### Saved data entries
# # # # #
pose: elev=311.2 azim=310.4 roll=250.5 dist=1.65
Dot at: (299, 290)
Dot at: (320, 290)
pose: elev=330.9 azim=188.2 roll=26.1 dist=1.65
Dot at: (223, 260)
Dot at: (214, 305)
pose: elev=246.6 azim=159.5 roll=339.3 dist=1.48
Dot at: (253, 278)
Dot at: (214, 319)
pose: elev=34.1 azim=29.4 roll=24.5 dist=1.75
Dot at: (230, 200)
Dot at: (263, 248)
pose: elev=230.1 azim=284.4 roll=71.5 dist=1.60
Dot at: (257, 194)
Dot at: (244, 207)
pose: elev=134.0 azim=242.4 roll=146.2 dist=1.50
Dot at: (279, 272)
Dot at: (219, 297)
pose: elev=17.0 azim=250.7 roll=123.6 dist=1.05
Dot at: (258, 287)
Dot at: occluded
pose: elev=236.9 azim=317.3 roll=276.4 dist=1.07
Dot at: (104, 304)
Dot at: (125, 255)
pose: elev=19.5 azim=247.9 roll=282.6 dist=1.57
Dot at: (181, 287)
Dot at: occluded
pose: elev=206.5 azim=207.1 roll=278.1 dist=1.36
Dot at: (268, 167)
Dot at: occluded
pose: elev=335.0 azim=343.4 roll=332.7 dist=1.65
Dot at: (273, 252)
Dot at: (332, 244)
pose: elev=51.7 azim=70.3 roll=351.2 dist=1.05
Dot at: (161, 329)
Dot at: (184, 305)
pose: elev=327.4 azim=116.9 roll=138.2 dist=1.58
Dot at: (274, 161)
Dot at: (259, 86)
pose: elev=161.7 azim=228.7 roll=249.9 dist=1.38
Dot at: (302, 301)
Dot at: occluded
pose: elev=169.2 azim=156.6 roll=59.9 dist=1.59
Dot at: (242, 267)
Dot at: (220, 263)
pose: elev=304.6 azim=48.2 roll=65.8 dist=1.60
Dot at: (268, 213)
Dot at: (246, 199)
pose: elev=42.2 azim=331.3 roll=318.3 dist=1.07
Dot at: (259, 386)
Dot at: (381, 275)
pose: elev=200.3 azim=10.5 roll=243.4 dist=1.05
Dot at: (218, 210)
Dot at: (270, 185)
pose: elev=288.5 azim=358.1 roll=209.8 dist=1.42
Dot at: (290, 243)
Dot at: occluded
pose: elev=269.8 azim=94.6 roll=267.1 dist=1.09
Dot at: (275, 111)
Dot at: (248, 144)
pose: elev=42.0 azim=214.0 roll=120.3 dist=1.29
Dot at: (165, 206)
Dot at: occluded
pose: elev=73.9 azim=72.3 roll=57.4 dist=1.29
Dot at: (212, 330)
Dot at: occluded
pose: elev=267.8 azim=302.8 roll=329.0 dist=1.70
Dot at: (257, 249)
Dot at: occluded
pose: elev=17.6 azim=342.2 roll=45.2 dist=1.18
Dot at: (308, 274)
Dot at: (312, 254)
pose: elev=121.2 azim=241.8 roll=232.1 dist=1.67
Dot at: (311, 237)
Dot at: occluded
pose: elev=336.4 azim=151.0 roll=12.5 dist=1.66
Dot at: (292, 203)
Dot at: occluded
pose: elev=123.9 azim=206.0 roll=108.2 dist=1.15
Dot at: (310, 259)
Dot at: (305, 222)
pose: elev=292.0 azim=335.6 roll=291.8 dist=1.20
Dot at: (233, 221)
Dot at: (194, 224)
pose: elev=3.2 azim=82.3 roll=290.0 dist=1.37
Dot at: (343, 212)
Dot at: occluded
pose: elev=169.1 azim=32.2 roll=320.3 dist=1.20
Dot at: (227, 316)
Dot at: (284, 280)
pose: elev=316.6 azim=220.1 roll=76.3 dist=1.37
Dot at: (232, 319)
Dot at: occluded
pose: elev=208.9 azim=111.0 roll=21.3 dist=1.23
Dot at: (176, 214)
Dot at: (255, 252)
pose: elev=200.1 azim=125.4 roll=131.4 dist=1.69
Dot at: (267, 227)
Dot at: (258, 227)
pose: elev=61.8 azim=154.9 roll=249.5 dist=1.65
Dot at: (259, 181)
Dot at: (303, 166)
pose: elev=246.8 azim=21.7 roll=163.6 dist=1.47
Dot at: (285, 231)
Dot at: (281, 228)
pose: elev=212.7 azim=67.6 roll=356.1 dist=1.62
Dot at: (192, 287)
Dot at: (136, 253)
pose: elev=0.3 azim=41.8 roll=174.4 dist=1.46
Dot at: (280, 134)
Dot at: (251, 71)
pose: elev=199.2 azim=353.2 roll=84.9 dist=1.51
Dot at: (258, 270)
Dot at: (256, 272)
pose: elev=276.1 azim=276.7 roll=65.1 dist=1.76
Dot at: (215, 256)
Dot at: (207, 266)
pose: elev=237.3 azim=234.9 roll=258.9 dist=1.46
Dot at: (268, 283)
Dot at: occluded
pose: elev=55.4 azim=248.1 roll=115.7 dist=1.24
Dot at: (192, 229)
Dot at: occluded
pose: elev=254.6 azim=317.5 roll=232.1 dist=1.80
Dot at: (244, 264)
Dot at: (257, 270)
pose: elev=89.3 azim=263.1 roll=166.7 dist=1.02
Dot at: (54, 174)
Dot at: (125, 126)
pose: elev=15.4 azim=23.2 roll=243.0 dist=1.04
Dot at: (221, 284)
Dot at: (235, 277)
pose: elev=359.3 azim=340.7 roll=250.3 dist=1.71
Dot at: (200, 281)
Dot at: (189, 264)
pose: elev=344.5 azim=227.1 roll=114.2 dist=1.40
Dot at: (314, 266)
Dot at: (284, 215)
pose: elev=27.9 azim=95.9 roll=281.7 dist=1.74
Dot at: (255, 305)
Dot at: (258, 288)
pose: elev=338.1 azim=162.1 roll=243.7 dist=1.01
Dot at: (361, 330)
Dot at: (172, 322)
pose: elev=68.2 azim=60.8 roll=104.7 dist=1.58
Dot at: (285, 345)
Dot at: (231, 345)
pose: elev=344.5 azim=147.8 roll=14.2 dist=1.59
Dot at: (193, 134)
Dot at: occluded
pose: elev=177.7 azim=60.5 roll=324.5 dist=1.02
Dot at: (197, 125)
# # # # #
Update every entry above by replacing "pose" with "view" and keeping all other text the same.

view: elev=311.2 azim=310.4 roll=250.5 dist=1.65
Dot at: (299, 290)
Dot at: (320, 290)
view: elev=330.9 azim=188.2 roll=26.1 dist=1.65
Dot at: (223, 260)
Dot at: (214, 305)
view: elev=246.6 azim=159.5 roll=339.3 dist=1.48
Dot at: (253, 278)
Dot at: (214, 319)
view: elev=34.1 azim=29.4 roll=24.5 dist=1.75
Dot at: (230, 200)
Dot at: (263, 248)
view: elev=230.1 azim=284.4 roll=71.5 dist=1.60
Dot at: (257, 194)
Dot at: (244, 207)
view: elev=134.0 azim=242.4 roll=146.2 dist=1.50
Dot at: (279, 272)
Dot at: (219, 297)
view: elev=17.0 azim=250.7 roll=123.6 dist=1.05
Dot at: (258, 287)
Dot at: occluded
view: elev=236.9 azim=317.3 roll=276.4 dist=1.07
Dot at: (104, 304)
Dot at: (125, 255)
view: elev=19.5 azim=247.9 roll=282.6 dist=1.57
Dot at: (181, 287)
Dot at: occluded
view: elev=206.5 azim=207.1 roll=278.1 dist=1.36
Dot at: (268, 167)
Dot at: occluded
view: elev=335.0 azim=343.4 roll=332.7 dist=1.65
Dot at: (273, 252)
Dot at: (332, 244)
view: elev=51.7 azim=70.3 roll=351.2 dist=1.05
Dot at: (161, 329)
Dot at: (184, 305)
view: elev=327.4 azim=116.9 roll=138.2 dist=1.58
Dot at: (274, 161)
Dot at: (259, 86)
view: elev=161.7 azim=228.7 roll=249.9 dist=1.38
Dot at: (302, 301)
Dot at: occluded
view: elev=169.2 azim=156.6 roll=59.9 dist=1.59
Dot at: (242, 267)
Dot at: (220, 263)
view: elev=304.6 azim=48.2 roll=65.8 dist=1.60
Dot at: (268, 213)
Dot at: (246, 199)
view: elev=42.2 azim=331.3 roll=318.3 dist=1.07
Dot at: (259, 386)
Dot at: (381, 275)
view: elev=200.3 azim=10.5 roll=243.4 dist=1.05
Dot at: (218, 210)
Dot at: (270, 185)
view: elev=288.5 azim=358.1 roll=209.8 dist=1.42
Dot at: (290, 243)
Dot at: occluded
view: elev=269.8 azim=94.6 roll=267.1 dist=1.09
Dot at: (275, 111)
Dot at: (248, 144)
view: elev=42.0 azim=214.0 roll=120.3 dist=1.29
Dot at: (165, 206)
Dot at: occluded
view: elev=73.9 azim=72.3 roll=57.4 dist=1.29
Dot at: (212, 330)
Dot at: occluded
view: elev=267.8 azim=302.8 roll=329.0 dist=1.70
Dot at: (257, 249)
Dot at: occluded
view: elev=17.6 azim=342.2 roll=45.2 dist=1.18
Dot at: (308, 274)
Dot at: (312, 254)
view: elev=121.2 azim=241.8 roll=232.1 dist=1.67
Dot at: (311, 237)
Dot at: occluded
view: elev=336.4 azim=151.0 roll=12.5 dist=1.66
Dot at: (292, 203)
Dot at: occluded
view: elev=123.9 azim=206.0 roll=108.2 dist=1.15
Dot at: (310, 259)
Dot at: (305, 222)
view: elev=292.0 azim=335.6 roll=291.8 dist=1.20
Dot at: (233, 221)
Dot at: (194, 224)
view: elev=3.2 azim=82.3 roll=290.0 dist=1.37
Dot at: (343, 212)
Dot at: occluded
view: elev=169.1 azim=32.2 roll=320.3 dist=1.20
Dot at: (227, 316)
Dot at: (284, 280)
view: elev=316.6 azim=220.1 roll=76.3 dist=1.37
Dot at: (232, 319)
Dot at: occluded
view: elev=208.9 azim=111.0 roll=21.3 dist=1.23
Dot at: (176, 214)
Dot at: (255, 252)
view: elev=200.1 azim=125.4 roll=131.4 dist=1.69
Dot at: (267, 227)
Dot at: (258, 227)
view: elev=61.8 azim=154.9 roll=249.5 dist=1.65
Dot at: (259, 181)
Dot at: (303, 166)
view: elev=246.8 azim=21.7 roll=163.6 dist=1.47
Dot at: (285, 231)
Dot at: (281, 228)
view: elev=212.7 azim=67.6 roll=356.1 dist=1.62
Dot at: (192, 287)
Dot at: (136, 253)
view: elev=0.3 azim=41.8 roll=174.4 dist=1.46
Dot at: (280, 134)
Dot at: (251, 71)
view: elev=199.2 azim=353.2 roll=84.9 dist=1.51
Dot at: (258, 270)
Dot at: (256, 272)
view: elev=276.1 azim=276.7 roll=65.1 dist=1.76
Dot at: (215, 256)
Dot at: (207, 266)
view: elev=237.3 azim=234.9 roll=258.9 dist=1.46
Dot at: (268, 283)
Dot at: occluded
view: elev=55.4 azim=248.1 roll=115.7 dist=1.24
Dot at: (192, 229)
Dot at: occluded
view: elev=254.6 azim=317.5 roll=232.1 dist=1.80
Dot at: (244, 264)
Dot at: (257, 270)
view: elev=89.3 azim=263.1 roll=166.7 dist=1.02
Dot at: (54, 174)
Dot at: (125, 126)
view: elev=15.4 azim=23.2 roll=243.0 dist=1.04
Dot at: (221, 284)
Dot at: (235, 277)
view: elev=359.3 azim=340.7 roll=250.3 dist=1.71
Dot at: (200, 281)
Dot at: (189, 264)
view: elev=344.5 azim=227.1 roll=114.2 dist=1.40
Dot at: (314, 266)
Dot at: (284, 215)
view: elev=27.9 azim=95.9 roll=281.7 dist=1.74
Dot at: (255, 305)
Dot at: (258, 288)
view: elev=338.1 azim=162.1 roll=243.7 dist=1.01
Dot at: (361, 330)
Dot at: (172, 322)
view: elev=68.2 azim=60.8 roll=104.7 dist=1.58
Dot at: (285, 345)
Dot at: (231, 345)
view: elev=344.5 azim=147.8 roll=14.2 dist=1.59
Dot at: (193, 134)
Dot at: occluded
view: elev=177.7 azim=60.5 roll=324.5 dist=1.02
Dot at: (197, 125)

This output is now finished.